Powagi całej sprawie dodaje coraz bardziej zaawansowana współpraca Korei Północnej z Federacją Rosyjską. Pod koniec ubiegłego roku Kim Dzong Un ratyfikował dokument dotyczący strategicznego partnerstwa Moskwy i Pjongjangu. KRLD od pewnego czasu aktywnie wspiera swoimi żołnierzami rosyjskie wojska walczące na Ukrainie. Trudno dokładnie oszacować ilu północnokoreańskich wojskowych wsparło dotychczas Rosję, ale szacuje się, że mogło to już być nawet kilkanaście tysięcy żołnierzy (dokładna liczba jest nieznana i bardzo trudna do oszacowania – red.).

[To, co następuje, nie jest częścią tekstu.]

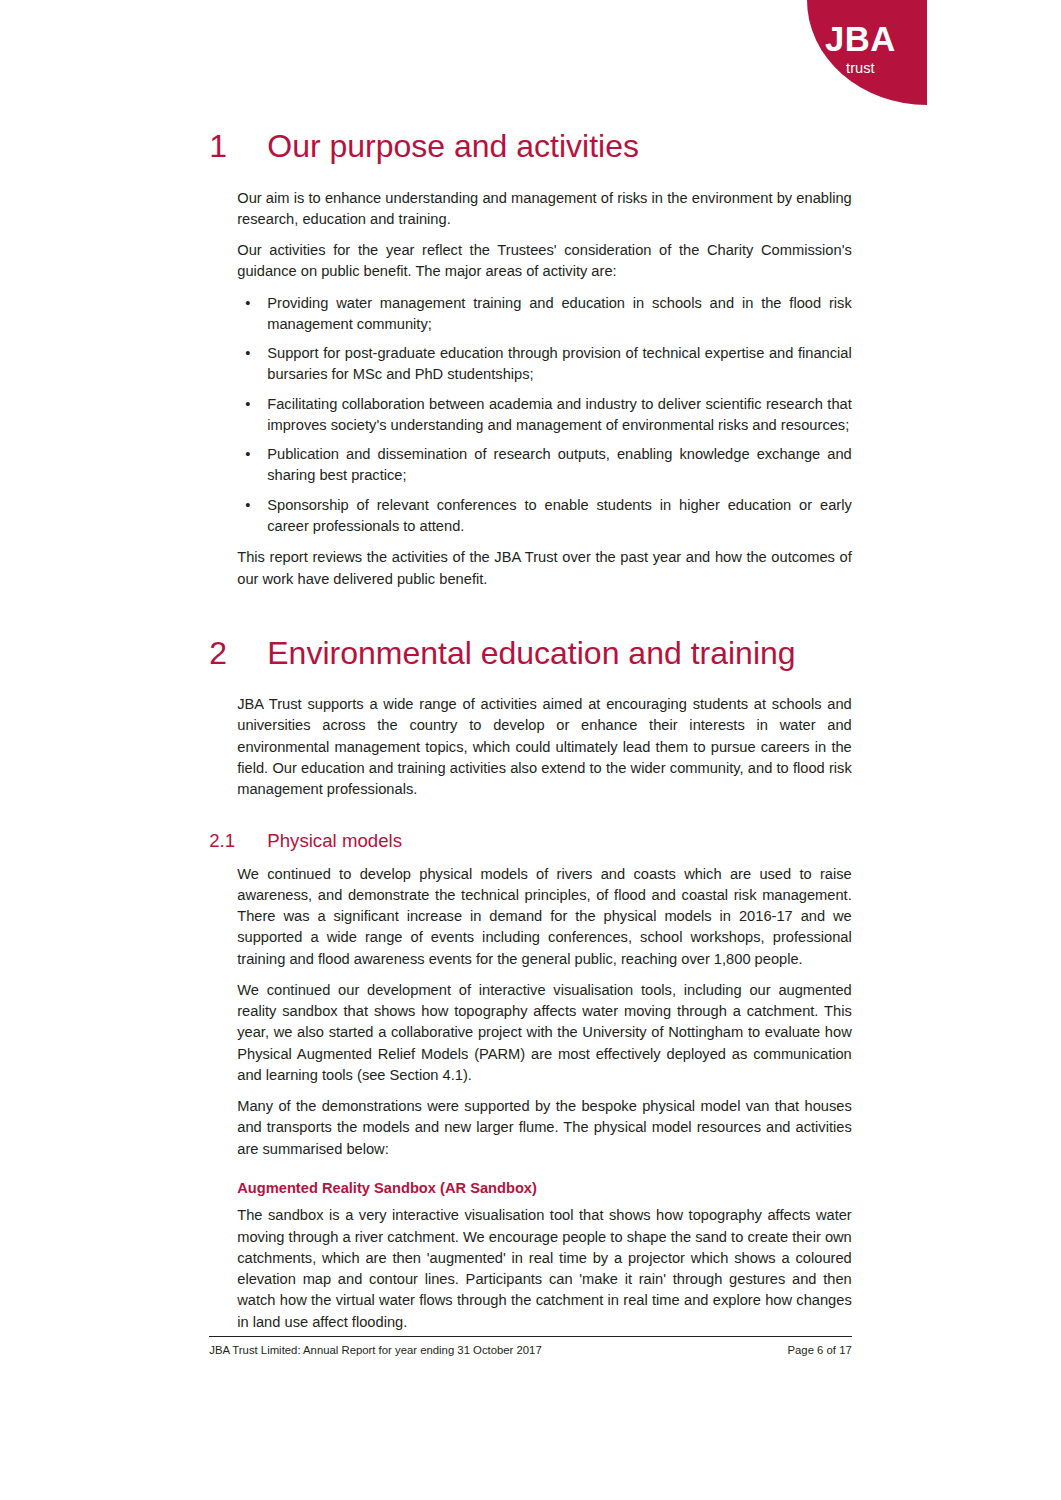JBA
trust
1 Our purpose and activities
Our aim is to enhance understanding and management of risks in the environment by enabling research, education and training.
Our activities for the year reflect the Trustees' consideration of the Charity Commission's guidance on public benefit. The major areas of activity are:
Providing water management training and education in schools and in the flood risk management community;
Support for post-graduate education through provision of technical expertise and financial bursaries for MSc and PhD studentships;
Facilitating collaboration between academia and industry to deliver scientific research that improves society's understanding and management of environmental risks and resources;
Publication and dissemination of research outputs, enabling knowledge exchange and sharing best practice;
Sponsorship of relevant conferences to enable students in higher education or early career professionals to attend.
This report reviews the activities of the JBA Trust over the past year and how the outcomes of our work have delivered public benefit.
2 Environmental education and training
JBA Trust supports a wide range of activities aimed at encouraging students at schools and universities across the country to develop or enhance their interests in water and environmental management topics, which could ultimately lead them to pursue careers in the field. Our education and training activities also extend to the wider community, and to flood risk management professionals.
2.1 Physical models
We continued to develop physical models of rivers and coasts which are used to raise awareness, and demonstrate the technical principles, of flood and coastal risk management. There was a significant increase in demand for the physical models in 2016-17 and we supported a wide range of events including conferences, school workshops, professional training and flood awareness events for the general public, reaching over 1,800 people.
We continued our development of interactive visualisation tools, including our augmented reality sandbox that shows how topography affects water moving through a catchment. This year, we also started a collaborative project with the University of Nottingham to evaluate how Physical Augmented Relief Models (PARM) are most effectively deployed as communication and learning tools (see Section 4.1).
Many of the demonstrations were supported by the bespoke physical model van that houses and transports the models and new larger flume. The physical model resources and activities are summarised below:
Augmented Reality Sandbox (AR Sandbox)
The sandbox is a very interactive visualisation tool that shows how topography affects water moving through a river catchment. We encourage people to shape the sand to create their own catchments, which are then 'augmented' in real time by a projector which shows a coloured elevation map and contour lines. Participants can 'make it rain' through gestures and then watch how the virtual water flows through the catchment in real time and explore how changes in land use affect flooding.
JBA Trust Limited: Annual Report for year ending 31 October 2017 Page 6 of 17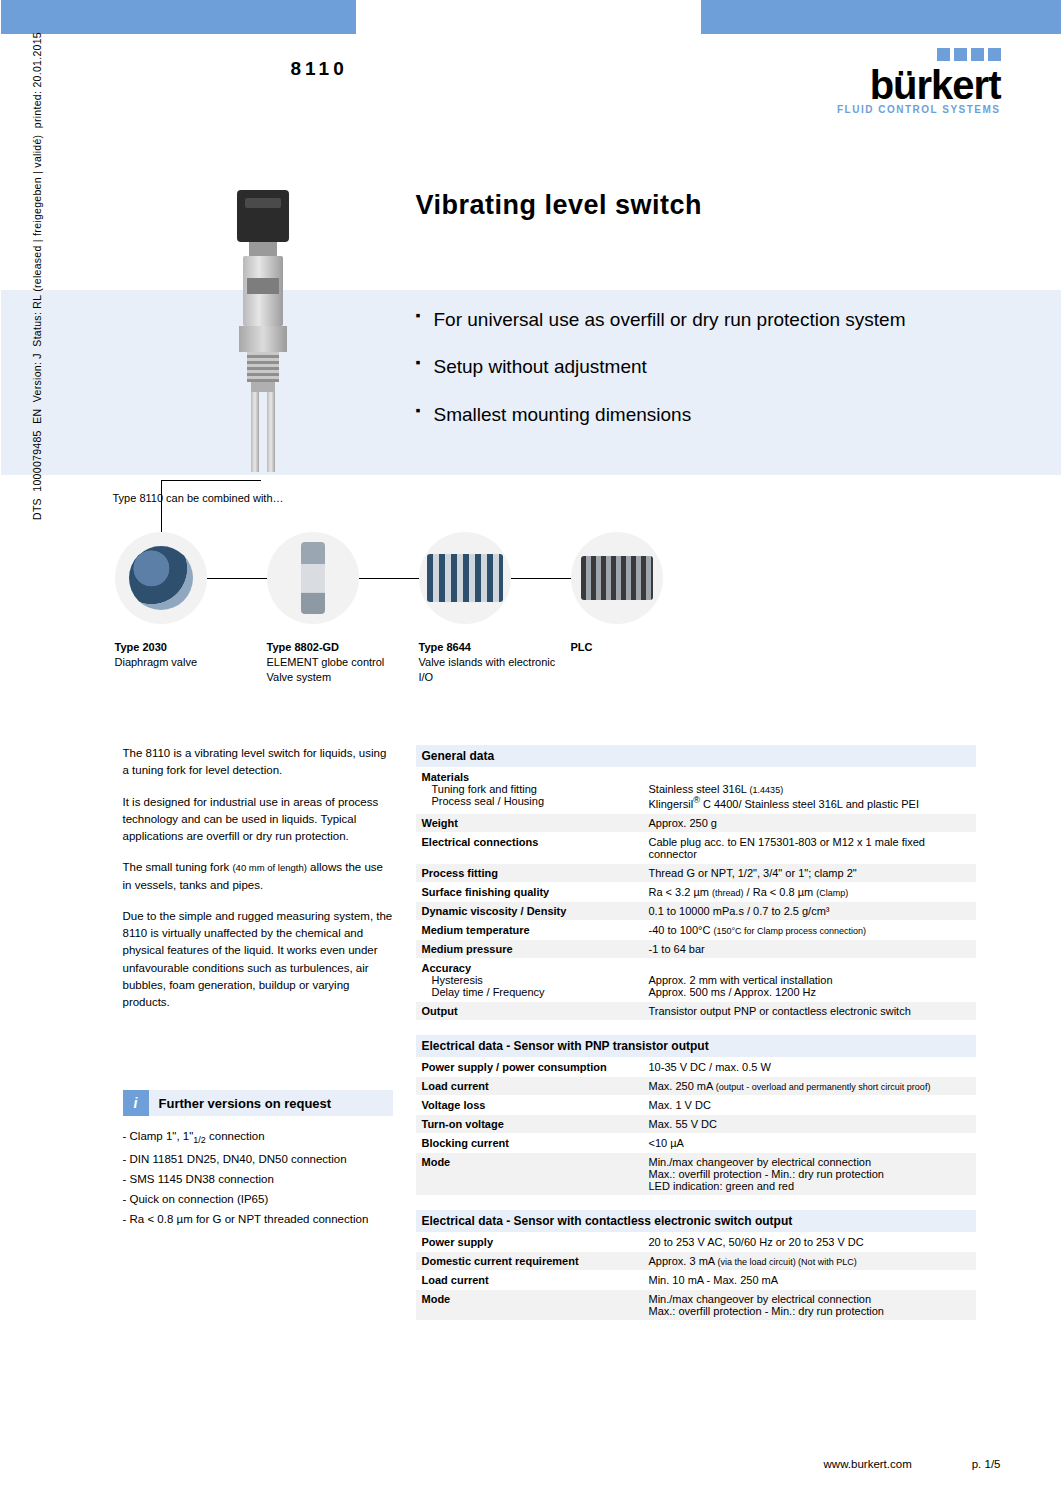8110
bürkert
FLUID CONTROL SYSTEMS
Vibrating level switch
For universal use as overfill or dry run protection system
Setup without adjustment
Smallest mounting dimensions
Type 8110 can be combined with…
Type 2030
Diaphragm valve
Type 8802-GD
ELEMENT globe control Valve system
Type 8644
Valve islands with electronic I/O
PLC
The 8110 is a vibrating level switch for liquids, using a tuning fork for level detection.
It is designed for industrial use in areas of process technology and can be used in liquids. Typical applications are overfill or dry run protection.
The small tuning fork (40 mm of length) allows the use in vessels, tanks and pipes.
Due to the simple and rugged measuring system, the 8110 is virtually unaffected by the chemical and physical features of the liquid. It works even under unfavourable conditions such as turbulences, air bubbles, foam generation, buildup or varying products.
i
Further versions on request
Clamp 1", 1"1/2 connection
DIN 11851 DN25, DN40, DN50 connection
SMS 1145 DN38 connection
Quick on connection (IP65)
Ra < 0.8 µm for G or NPT threaded connection
| General data |
| --- |
| Materials Tuning fork and fitting Process seal / Housing | Stainless steel 316L (1.4435) Klingersil ® C 4400/ Stainless steel 316L and plastic PEI |
| Weight | Approx. 250 g |
| Electrical connections | Cable plug acc. to EN 175301-803 or M12 x 1 male fixed connector |
| Process fitting | Thread G or NPT, 1/2", 3/4" or 1"; clamp 2" |
| Surface finishing quality | Ra < 3.2 µm (thread) / Ra < 0.8 µm (Clamp) |
| Dynamic viscosity / Density | 0.1 to 10000 mPa.s / 0.7 to 2.5 g/cm³ |
| Medium temperature | -40 to 100°C (150°C for Clamp process connection) |
| Medium pressure | -1 to 64 bar |
| Accuracy Hysteresis Delay time / Frequency | Approx. 2 mm with vertical installation Approx. 500 ms / Approx. 1200 Hz |
| Output | Transistor output PNP or contactless electronic switch |
| Electrical data - Sensor with PNP transistor output |
| --- |
| Power supply / power consumption | 10-35 V DC / max. 0.5 W |
| Load current | Max. 250 mA (output - overload and permanently short circuit proof) |
| Voltage loss | Max. 1 V DC |
| Turn-on voltage | Max. 55 V DC |
| Blocking current | <10 µA |
| Mode | Min./max changeover by electrical connection Max.: overfill protection - Min.: dry run protection LED indication: green and red |
| Electrical data - Sensor with contactless electronic switch output |
| --- |
| Power supply | 20 to 253 V AC, 50/60 Hz or 20 to 253 V DC |
| Domestic current requirement | Approx. 3 mA (via the load circuit) (Not with PLC) |
| Load current | Min. 10 mA - Max. 250 mA |
| Mode | Min./max changeover by electrical connection Max.: overfill protection - Min.: dry run protection |
DTS 1000079485 EN Version: J Status: RL (released | freigegeben | validé) printed: 20.01.2015
www.burkert.comp. 1/5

Opisana „pomoc” nie ogranicza się wyłącznie do aktywności armii. Korea Północna wspiera Putina również poprzez cykliczne dostawy amunicji. A co otrzymuje w zamian? Głównie technologie, tak bardzo potrzebne Kimowi do rozwoju wspomnianego programu nuklearnego. Nieocenionym „zyskiem” Pjongjangu jest też przeszkolenie żołnierzy na prawdziwym polu walki (oczywiście tych, którym uda się przeżyć).
Do pojednania coraz dalej
Podróżując autobusem do dawnej amerykańskiej bazie w Korei Południowej (Camp Greaves) przez Most Zjednoczenia (ang. Unification Bridge) w głowie niejednego podróżującego rodziło się pytanie o to, czy pojednanie pomiędzy Koreańską Republiką Ludowo-Demokratyczną a Republiką Korei jest jeszcze możliwe. W obecnej sytuacji odpowiedź jest dosyć oczywista - szanse są niewielkie i z każdym rokiem jedynie maleją. Wpływ na to ma nie tylko opisana w tym tekście coraz bardziej agresywna polityka Północy, ale także… czas. Kolejne lata skutecznie zacierają pamięć o wspólnym państwie, a dla młodszych pokoleń jest to już kwestia co najwyżej drugorzędna…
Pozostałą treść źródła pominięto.